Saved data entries
+---+

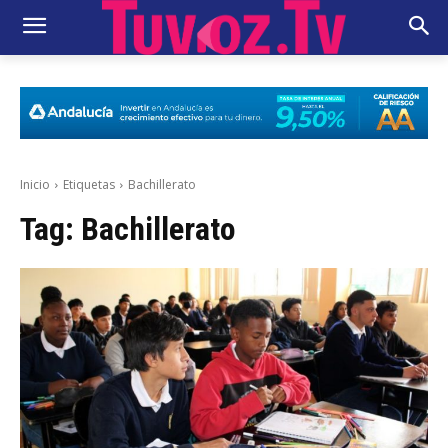
Inicio
Etiquetas
Bachillerato
Tag:
Bachillerato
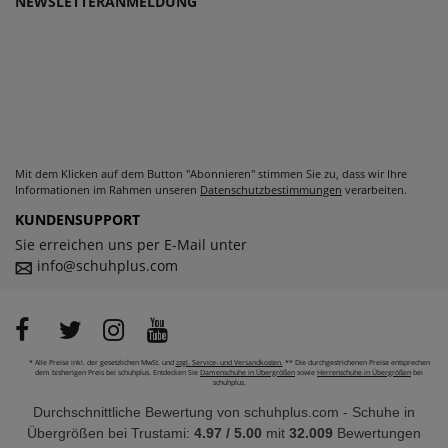
NEWSLETTERANMELDUNG
Mit dem Klicken auf dem Button "Abonnieren" stimmen Sie zu, dass wir Ihre
Informationen im Rahmen unseren
Datenschutzbestimmungen
verarbeiten.
KUNDENSUPPORT
Sie erreichen uns per E-Mail unter
info@schuhplus.com
* Alle Preise inkl. der gesetzlichen MwSt. und
zzgl. Service- und Versandkosten.
** Die durchgestrichenen Preise entsprechen
dem bisherigen Preis bei schuhplus. Entdecken Sie
Damenschuhe in Übergrößen
sowie
Herrenschuhe in Übergrößen
bei
schuhplus.
Durchschnittliche Bewertung von
schuhplus.com - Schuhe in
Übergrößen
bei Trustami:
4.97
/
5.00
mit
32.009
Bewertungen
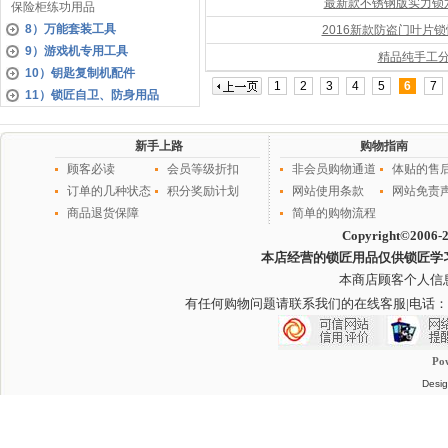
最新款不锈钢版实力锁
保险柜练功用品
8）万能套装工具
2016新款防盗门叶片
9）游戏机专用工具
精品纯手工
10）钥匙复制机配件
1
2
3
4
5
6
7
11）锁匠自卫、防身用品
新手上路
购物指南
顾客必读
会员等级折扣
非会员购物通道
体贴的售
订单的几种状态
积分奖励计划
网站使用条款
网站免责
商品退货保障
简单的购物流程
Copyright©2006-
本店经营的锁匠用品仅供锁匠学
本商店顾客个人信
有任何购物问题请联系我们的在线客服
|电话：
Po
Desig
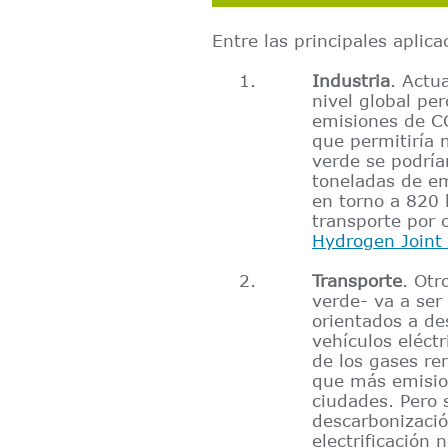
Entre las principales aplic
Industria
. Actu
nivel global per
emisiones de CO
que permitiría 
verde se podría
toneladas de em
en torno a 820 
transporte por 
Hydrogen Joint
–
Transporte
. Otr
verde- va a ser
orientados a de
vehículos eléctr
de los
gases re
que más emision
ciudades. Pero s
descarbonizació
electrificación 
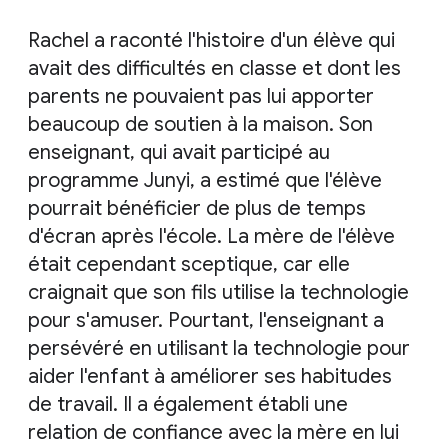
Rachel a raconté l'histoire d'un élève qui
avait des difficultés en classe et dont les
parents ne pouvaient pas lui apporter
beaucoup de soutien à la maison. Son
enseignant, qui avait participé au
programme Junyi, a estimé que l'élève
pourrait bénéficier de plus de temps
d'écran après l'école. La mère de l'élève
était cependant sceptique, car elle
craignait que son fils utilise la technologie
pour s'amuser. Pourtant, l'enseignant a
persévéré en utilisant la technologie pour
aider l'enfant à améliorer ses habitudes
de travail. Il a également établi une
relation de confiance avec la mère en lui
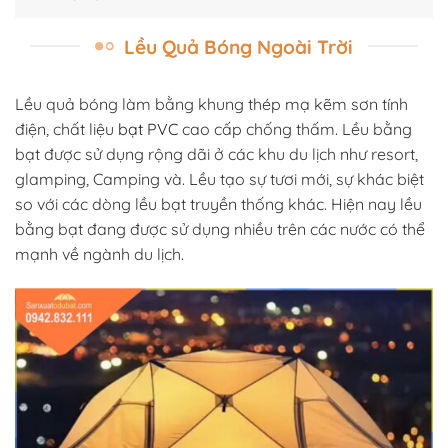
Lều Quả Bóng Ngoài Trời
Lều quả bóng làm bằng khung thép mạ kẽm sơn tính
điện, chất liệu
bạt PVC
cao cấp chống thấm. Lều bằng
bạt được sử dụng rộng dãi ở các khu du lịch như resort,
glamping, Camping và. Lều tạo sự tươi mới, sự khác biệt
so với các dòng lều bạt truyền thống khác. Hiện nay lều
bằng bạt đang được sử dụng nhiều trên các nước có thể
mạnh về ngành du lịch.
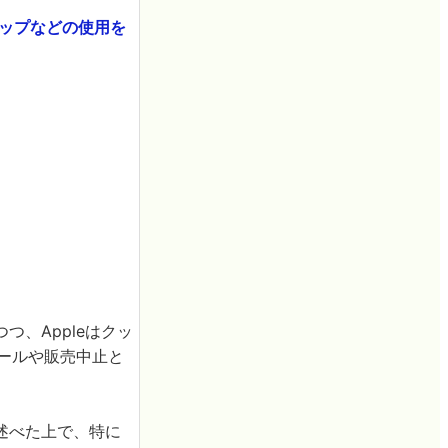
eマップなどの使用を
、Appleはクッ
コールや販売中止と
述べた上で、特に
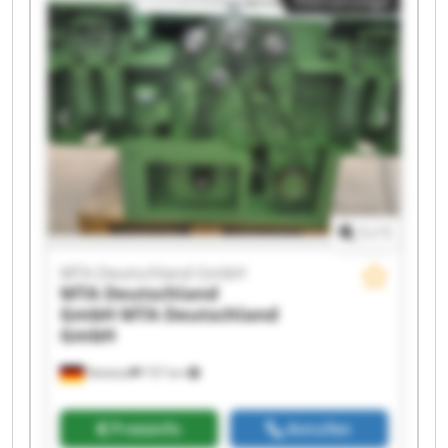
Kleinanzeige
1
/
1
MTA Deutschland GmbH
MTA Deutschland
GmbH
MTA Deutschland
GmbH
Nettetal
737 km
Preisinfo
Anrufen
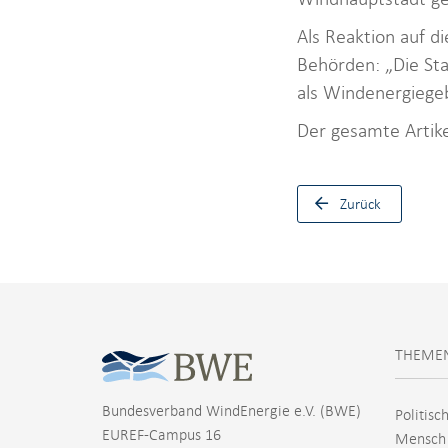
Als Reaktion auf d
Behörden: „Die Sta
als Windenergiegeb
Der gesamte Artik
Zurück
THEME
Bundesverband WindEnergie e.V. (BWE)
Politisc
EUREF-Campus 16
Mensch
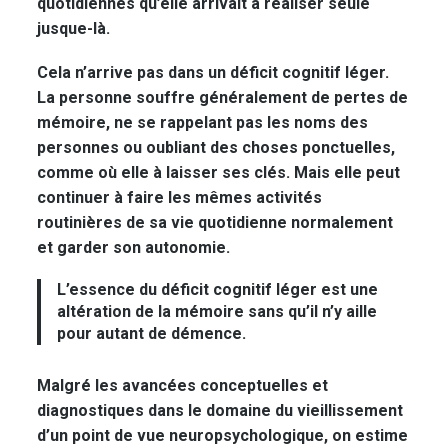
quotidiennes qu’elle arrivait à réaliser seule
jusque-là.
Cela n’arrive pas dans un déficit cognitif léger.
La personne souffre généralement de pertes de
mémoire, ne se rappelant pas les noms des
personnes ou oubliant des choses ponctuelles,
comme où elle à laisser ses clés. Mais elle peut
continuer à faire les mêmes activités
routinières de sa vie quotidienne normalement
et garder son autonomie.
L’essence du déficit cognitif léger est une
altération de la mémoire sans qu’il n’y aille
pour autant de démence.
Malgré les avancées conceptuelles et
diagnostiques dans le domaine du vieillissement
d’un point de vue neuropsychologique, on estime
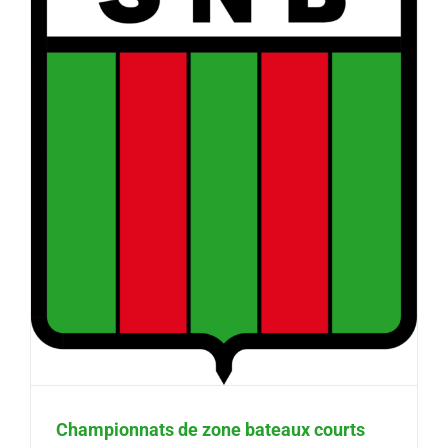
Championnats de zone bateaux courts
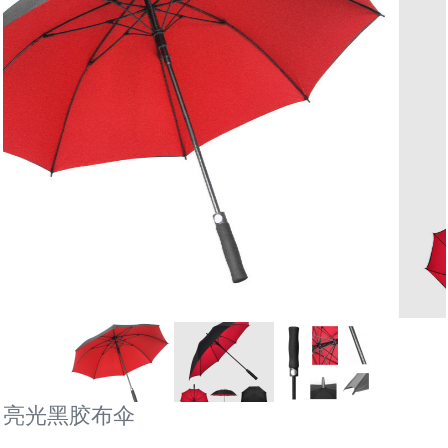
亮光黑胶布伞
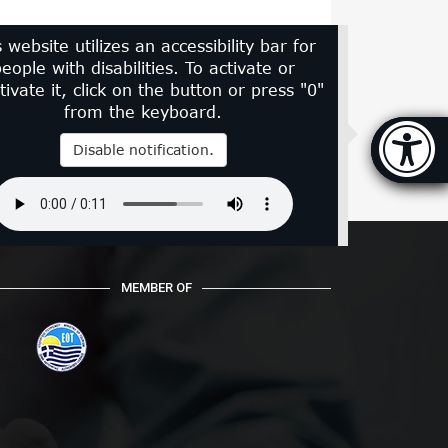
s website utilizes an accessibility bar for
eople with disabilities. To activate or
tivate it, click on the button or press "0"
from the keyboard.
Accessi
Disable notification.
[
MEMBER OF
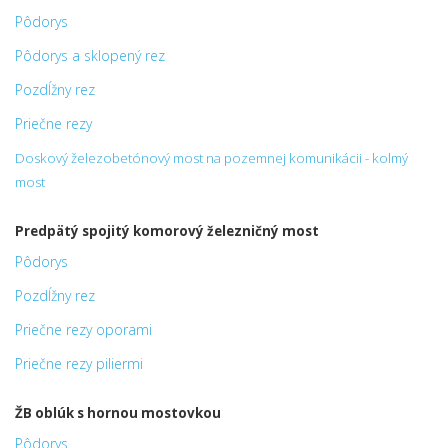
Pôdorys
Pôdorys a sklopený rez
Pozdĺžny rez
Priečne rezy
Doskový železobetónový most na pozemnej komunikácii - kolmý
most
Predpätý spojitý komorový železničný most
Pôdorys
Pozdĺžny rez
Priečne rezy oporami
Priečne rezy piliermi
ŽB oblúk s hornou mostovkou
Pôdorys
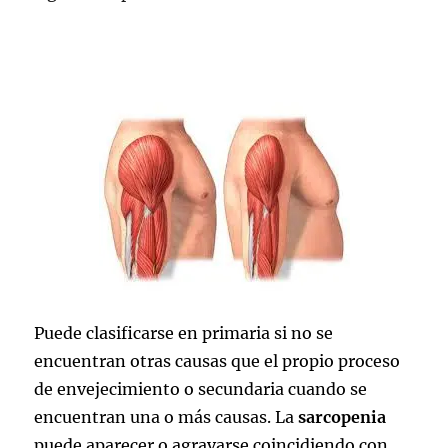
Puede clasificarse en primaria si no se
encuentran otras causas que el propio proceso
de envejecimiento o secundaria cuando se
encuentran una o más causas. La
sarcopenia
puede aparecer o agravarse coincidiendo con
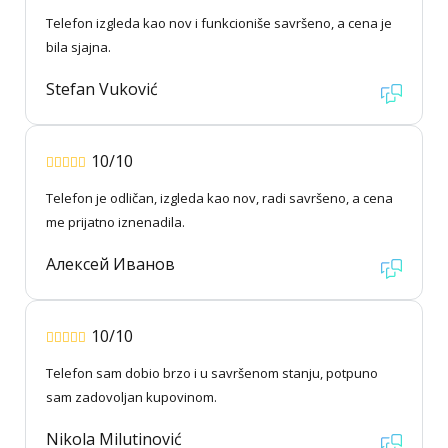
Telefon izgleda kao nov i funkcioniše savršeno, a cena je
bila sjajna.
Stefan Vuković
10/10
Telefon je odličan, izgleda kao nov, radi savršeno, a cena
me prijatno iznenadila.
Алексей Иванов
10/10
Telefon sam dobio brzo i u savršenom stanju, potpuno
sam zadovoljan kupovinom.
Nikola Milutinović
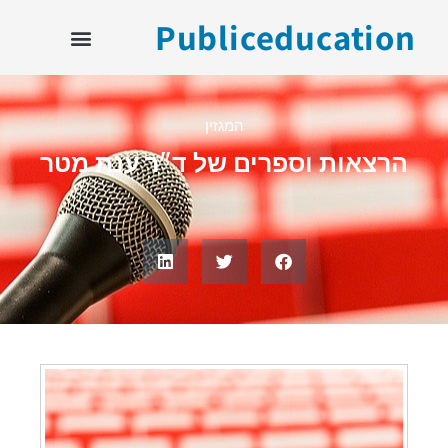
Publiceducation
המגזין
הרצאות וספרים של ד"ר ענת מטר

+---+

All of the records above should be written out exactly, with the pictures left out.

Inicio
Etiquetas
Bachillerato
Tag:
Bachillerato
NEWSLETTERANMELDUNG
Mit dem Klicken auf dem Button "Abonnieren" stimmen Sie zu, dass wir Ihre
Informationen im Rahmen unseren
Datenschutzbestimmungen
verarbeiten.
KUNDENSUPPORT
Sie erreichen uns per E-Mail unter
info@schuhplus.com
* Alle Preise inkl. der gesetzlichen MwSt. und
zzgl. Service- und Versandkosten.
** Die durchgestrichenen Preise entsprechen
dem bisherigen Preis bei schuhplus. Entdecken Sie
Damenschuhe in Übergrößen
sowie
Herrenschuhe in Übergrößen
bei
schuhplus.
Durchschnittliche Bewertung von
schuhplus.com - Schuhe in
Übergrößen
bei Trustami:
4.97
/
5.00
mit
32.009
Bewertungen
最新款不锈钢版实力锁
保险柜练功用品
8）万能套装工具
2016新款防盗门叶片
9）游戏机专用工具
精品纯手工
10）钥匙复制机配件
1
2
3
4
5
6
7
11）锁匠自卫、防身用品
新手上路
购物指南
顾客必读
会员等级折扣
非会员购物通道
体贴的售
订单的几种状态
积分奖励计划
网站使用条款
网站免责
商品退货保障
简单的购物流程
Copyright©2006-
本店经营的锁匠用品仅供锁匠学
本商店顾客个人信
有任何购物问题请联系我们的在线客服
|电话：
Po
Desig
Entre las principales aplic
Industria
. Actu
nivel global per
emisiones de CO
que permitiría 
verde se podría
toneladas de em
en torno a 820 
transporte por 
Hydrogen Joint
–
Transporte
. Otr
verde- va a ser
orientados a de
vehículos eléctr
de los
gases re
que más emision
ciudades. Pero s
descarbonizació
electrificación 
Rachel a raconté l'histoire d'un élève qui
avait des difficultés en classe et dont les
parents ne pouvaient pas lui apporter
beaucoup de soutien à la maison. Son
enseignant, qui avait participé au
programme Junyi, a estimé que l'élève
pourrait bénéficier de plus de temps
d'écran après l'école. La mère de l'élève
était cependant sceptique, car elle
craignait que son fils utilise la technologie
pour s'amuser. Pourtant, l'enseignant a
persévéré en utilisant la technologie pour
aider l'enfant à améliorer ses habitudes
de travail. Il a également établi une
relation de confiance avec la mère en lui
Lều Quả Bóng Ngoài Trời
Lều quả bóng làm bằng khung thép mạ kẽm sơn tính
điện, chất liệu
bạt PVC
cao cấp chống thấm. Lều bằng
bạt được sử dụng rộng dãi ở các khu du lịch như resort,
glamping, Camping và. Lều tạo sự tươi mới, sự khác biệt
so với các dòng lều bạt truyền thống khác. Hiện nay lều
bằng bạt đang được sử dụng nhiều trên các nước có thể
mạnh về ngành du lịch.
eマップなどの使用を
、Appleはクッ
コールや販売中止と
述べた上で、特に
Kleinanzeige
1
/
1
MTA Deutschland GmbH
MTA Deutschland
GmbH
MTA Deutschland
GmbH
Nettetal
737 km
Preisinfo
Anrufen
Als Reaktion auf d
Behörden: „Die Sta
als Windenergiegeb
Der gesamte Artik
Zurück
THEME
Bundesverband WindEnergie e.V. (BWE)
Politisc
EUREF-Campus 16
Mensch
quotidiennes qu’elle arrivait à réaliser seule
jusque-là.
Cela n’arrive pas dans un déficit cognitif léger.
La personne souffre généralement de pertes de
mémoire, ne se rappelant pas les noms des
personnes ou oubliant des choses ponctuelles,
comme où elle à laisser ses clés. Mais elle peut
continuer à faire les mêmes activités
routinières de sa vie quotidienne normalement
et garder son autonomie.
L’essence du déficit cognitif léger est une
altération de la mémoire sans qu’il n’y aille
pour autant de démence.
Malgré les avancées conceptuelles et
diagnostiques dans le domaine du vieillissement
d’un point de vue neuropsychologique, on estime
Championnats de zone bateaux courts
亮光黑胶布伞
s website utilizes an accessibility bar for
eople with disabilities. To activate or
tivate it, click on the button or press "0"
from the keyboard.
Accessi
Disable notification.
[
MEMBER OF
Pôdorys
Pôdorys a sklopený rez
Pozdĺžny rez
Priečne rezy
Doskový železobetónový most na pozemnej komunikácii - kolmý
most
Predpätý spojitý komorový železničný most
Pôdorys
Pozdĺžny rez
Priečne rezy oporami
Priečne rezy piliermi
ŽB oblúk s hornou mostovkou
Pôdorys
Puede clasificarse en primaria si no se
encuentran otras causas que el propio proceso
de envejecimiento o secundaria cuando se
encuentran una o más causas. La
sarcopenia
puede aparecer o agravarse coincidiendo con
Telefon izgleda kao nov i funkcioniše savršeno, a cena je
bila sjajna.
Stefan Vuković
10/10
Telefon je odličan, izgleda kao nov, radi savršeno, a cena
me prijatno iznenadila.
Алексей Иванов
10/10
Telefon sam dobio brzo i u savršenom stanju, potpuno
sam zadovoljan kupovinom.
Nikola Milutinović
Publiceducation
המגזין
הרצאות וספרים של ד"ר ענת מטר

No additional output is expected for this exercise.